# Complexity of Finding the Eigendecomposition of a *Symmetric* Matrix

This is a specialized version of a previous question: Complexity of Finding the Eigendecomposition of a Matrix .

For NxN symmetric matrices, it is known that O(N^3) time suffices to compute the eigen decomposition. The question is: can we achieve sub-cubic complexity? Thanks.

• Does this really need a separate question? Surely if someone knew the answer to this special case they would have said so in the other question. Nov 18 '10 at 17:11
• I stressed worst-case in my question, so I think this is fair... Nov 18 '10 at 17:55
• Are you sure about that O(N^3) time bound? See my related question about Gaussian elimination. Dec 29 '10 at 21:45
• It seems from mathoverflow.net/questions/24287/… you can get $O(n^3)$ for an approximate solution. Dec 30 '10 at 20:54

## 2 Answers

I know this is a really old question, but it seems like this recent paper https://arxiv.org/abs/1912.08805 improves the runtime to $$O(n^\omega)$$, down from $$O(n^3)$$.
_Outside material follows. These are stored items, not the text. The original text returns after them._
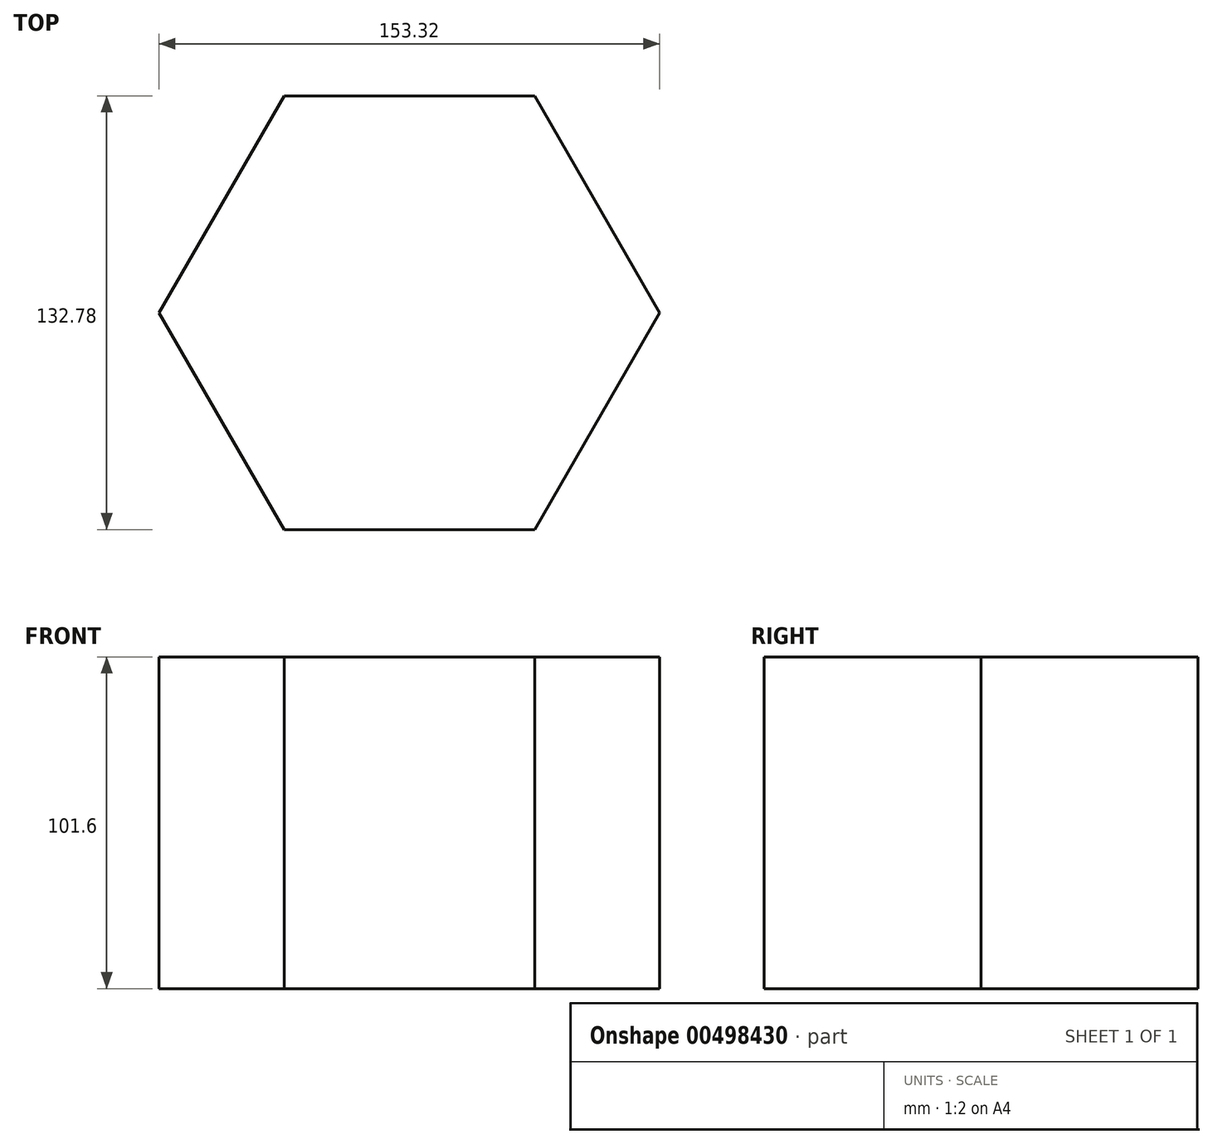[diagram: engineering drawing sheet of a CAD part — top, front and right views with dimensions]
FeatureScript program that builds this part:
annotation { "Feature Type Name" : "Feature", "Feature Type Description" : "" }
export const myFeature = defineFeature(function(context is Context, id is Id, definition is map)
    precondition{}
    {
        {
            var Q0;
            Q0=qCreatedBy(makeId("Top.planeOp"),FACE);
            var sketch = newSketch(context, id + "F0", { "sketchPlane" : qUnion([Q0])});
            skCircle(sketch, "E0.cCircle", {"center": v(0, 0) * mm, "radius": 76.66 * mm, "construction": true});
            skLineSegment(sketch, "E0.0", {"start": v(76.66, 0) * mm, "end": v(38.33, -66.39) * mm});
            skLineSegment(sketch, "E0.1", {"start": v(38.33, -66.39) * mm, "end": v(-38.33, -66.39) * mm});
            skLineSegment(sketch, "E0.2", {"start": v(-38.33, -66.39) * mm, "end": v(-76.66, 0) * mm});
            skLineSegment(sketch, "E0.3", {"start": v(-76.66, 0) * mm, "end": v(-38.33, 66.39) * mm});
            skLineSegment(sketch, "E0.4", {"start": v(-38.33, 66.39) * mm, "end": v(38.33, 66.39) * mm});
            skLineSegment(sketch, "E0.5", {"start": v(38.33, 66.39) * mm, "end": v(76.66, 0) * mm});
            skSolve(sketch);
        }
        {
            var Q0;
            Q0=makeQuery(id+"F0.imprint","IMPRINT",FACE,{"disambiguationData":[TD([[makeQuery(id+"F0.imprint","IMPRINT",EDGE,{"derivedFrom":sQuery(id+"F0.wireOp",EDGE,"E0.0")}),-1.0]])]});
            extrude(context, id + "F1", {"entities" : qUnion([Q0]), "depth" : 101.6 * mm, "offsetDistance" : 25.4 * mm});
        }
    });
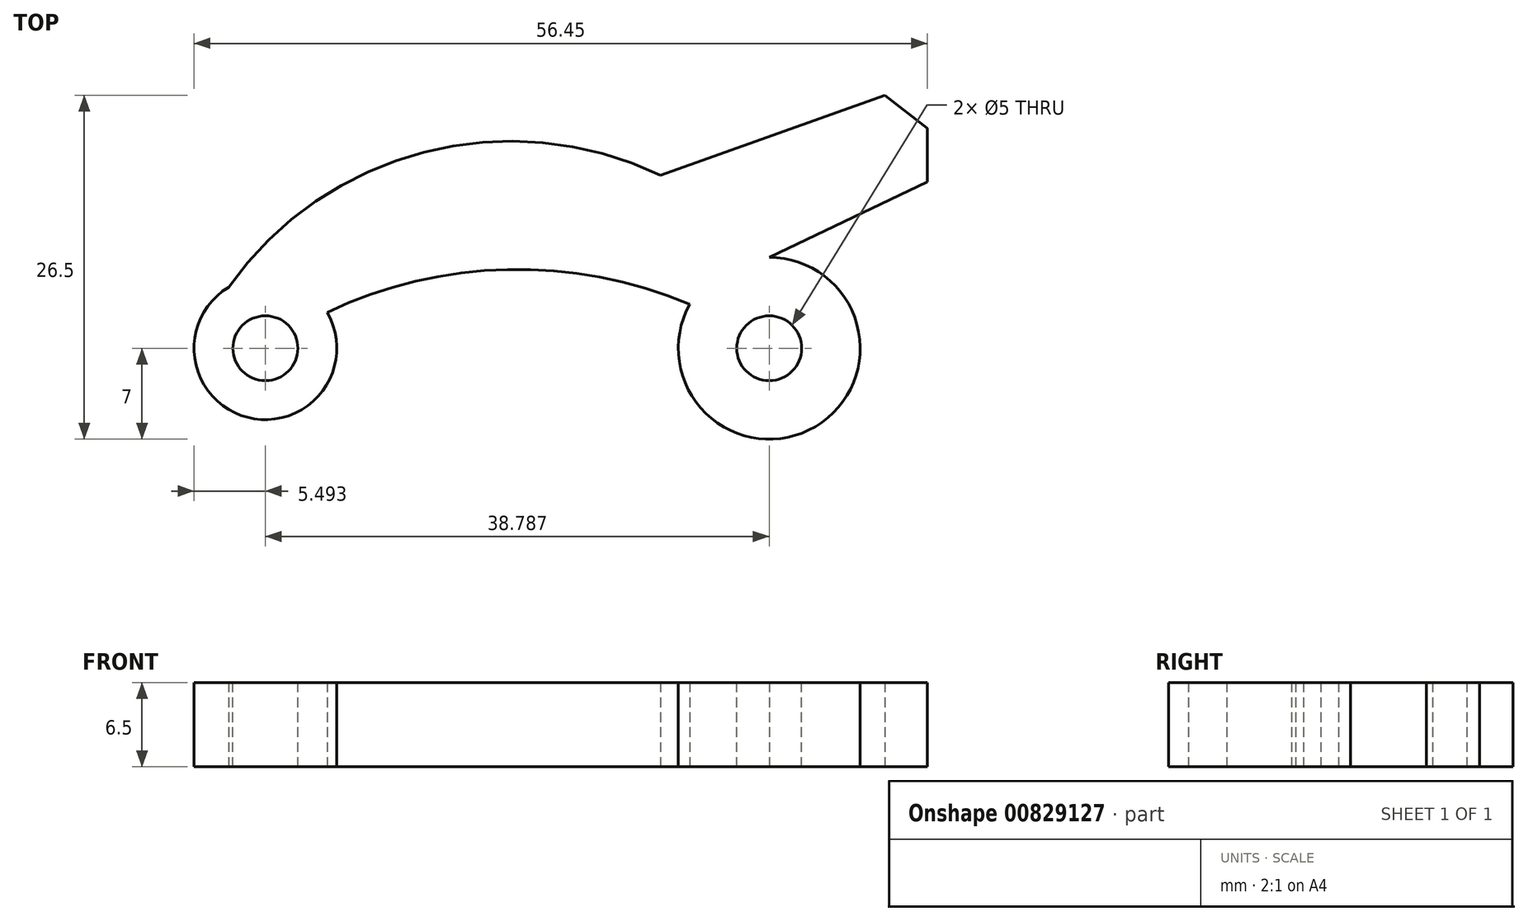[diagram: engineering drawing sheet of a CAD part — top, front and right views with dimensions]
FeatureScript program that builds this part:
annotation { "Feature Type Name" : "Feature", "Feature Type Description" : "" }
export const myFeature = defineFeature(function(context is Context, id is Id, definition is map)
    precondition{}
    {
        {
            var Q0;
            Q0=qCreatedBy(makeId("Top.planeOp"),FACE);
            var sketch = newSketch(context, id + "F0", { "sketchPlane" : qUnion([Q0])});
            skArc(sketch, "E0", {"start": v(-6.13, 3.38) * mm, "mid": v(3.56, -6.03) * mm, "end": v(0, 7) * mm});
            skArc(sketch, "E1", {"start": v(-41.63, 4.7) * mm, "mid": v(-40.15, -5.32) * mm, "end": v(-34.04, 2.76) * mm});
            skLineSegment(sketch, "E2", {"start": v(-38.79, 0) * mm, "end": v(0, 0) * mm, "construction": true});
            skArc(sketch, "E3", {"start": v(0, 7) * mm, "mid": v(-21.37, 15.9) * mm, "end": v(-41.63, 4.7) * mm});
            skArc(sketch, "E4", {"start": v(-6.13, 3.38) * mm, "mid": v(-20.15, 6.07) * mm, "end": v(-34.04, 2.76) * mm});
            skPoint(sketch, "E5.orphan", {"position": v(-44.28, 0) * mm});
            skLineSegment(sketch, "E6", {"start": v(-8.37, 13.32) * mm, "end": v(8.9, 19.5) * mm});
            skLineSegment(sketch, "E7", {"start": v(8.9, 19.5) * mm, "end": v(12.17, 16.94) * mm});
            skLineSegment(sketch, "E8", {"start": v(12.17, 16.94) * mm, "end": v(12.17, 12.82) * mm});
            skLineSegment(sketch, "E9", {"start": v(12.17, 12.82) * mm, "end": v(0, 7) * mm});
            skSolve(sketch);
        }
        {
            var Q0;
            Q0=makeQuery(id+"F0.imprint","IMPRINT",FACE,{"disambiguationData":[TD([[makeQuery(id+"F0.imprint","IMPRINT",EDGE,{"derivedFrom":sQuery(id+"F0.wireOp",EDGE,"E0")}),1.0]])]});
            var Q1;
            {var subQ0=sQuery(id+"F0.wireOp",EDGE,"E6");Q1=makeQuery(id+"F0.imprint","IMPRINT",FACE,{"disambiguationData":[TD([[makeQuery(id+"F0.imprint","IMPRINT",EDGE,{"derivedFrom":subQ0}),-1.0]])]});}
            extrude(context, id + "F1", {"entities" : qUnion([Q0, Q1]), "depth" : 6.5 * mm, "offsetDistance" : 25 * mm});
        }
        {
            var Q0;
            Q0=makeQuery(id+"F1.opExtrude","CAP_FACE",FACE,{"disambiguationData":[OSD([sQuery(id+"F0.wireOp",EDGE,"E0"),sQuery(id+"F0.wireOp",EDGE,"E1"),sQuery(id+"F0.wireOp",EDGE,"E3"),sQuery(id+"F0.wireOp",EDGE,"E4")])],"isStart":false});
            var sketch = newSketch(context, id + "F2", { "sketchPlane" : qUnion([Q0])});
            skCircle(sketch, "E10", {"center": v(0, 0) * mm, "radius": 2.5 * mm});
            skCircle(sketch, "E11", {"center": v(-38.79, 0) * mm, "radius": 2.5 * mm});
            skSolve(sketch);
        }
        {
            var Q0;
            Q0=makeQuery(id+"F2.imprint","IMPRINT",FACE,{"disambiguationData":[TD([[makeQuery(id+"F2.imprint","IMPRINT",EDGE,{"derivedFrom":sQuery(id+"F2.wireOp",EDGE,"E10")}),1.0]])]});
            var Q1;
            Q1=makeQuery(id+"F2.imprint","IMPRINT",FACE,{"disambiguationData":[TD([[makeQuery(id+"F2.imprint","IMPRINT",EDGE,{"derivedFrom":sQuery(id+"F2.wireOp",EDGE,"E11")}),1.0]])]});
            var Q2;
            Q2=sQuery(id+"F2.wireOp",EDGE,"E10");
            extrude(context, id + "F3", {"entities" : qUnion([Q0, Q1]), "operationType" : NewBodyOperationType.REMOVE, "surfaceEntities" : qUnion([Q2]), "oppositeDirection" : true, "depth" : 8 * mm, "offsetDistance" : 25 * mm});
        }
    });
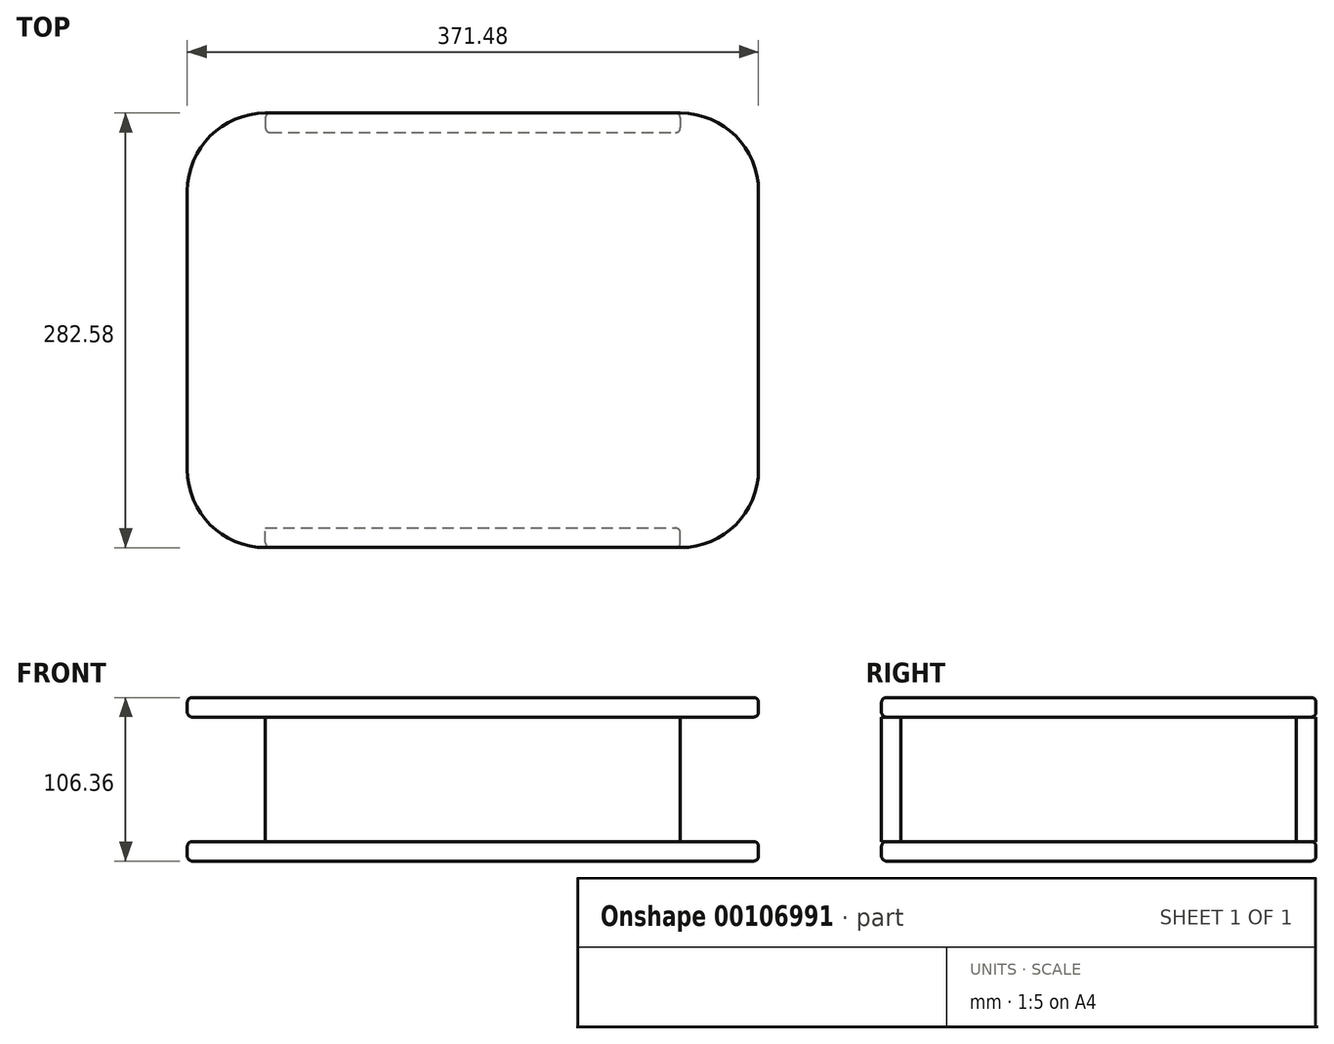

As I see it, this special case is not easier than the general case. Purely symbolically, you can reduce the problem of finding the singular-value decomposition (SVD) to the problem of diagonalizing a symmetric matrix. One can read off the SVD of M from the eigenvectors and eigenvalues of M* M. Note that the reduction involves only a matrix multiplication to compute M* M. It does not seem that there should be any serious numerical issues.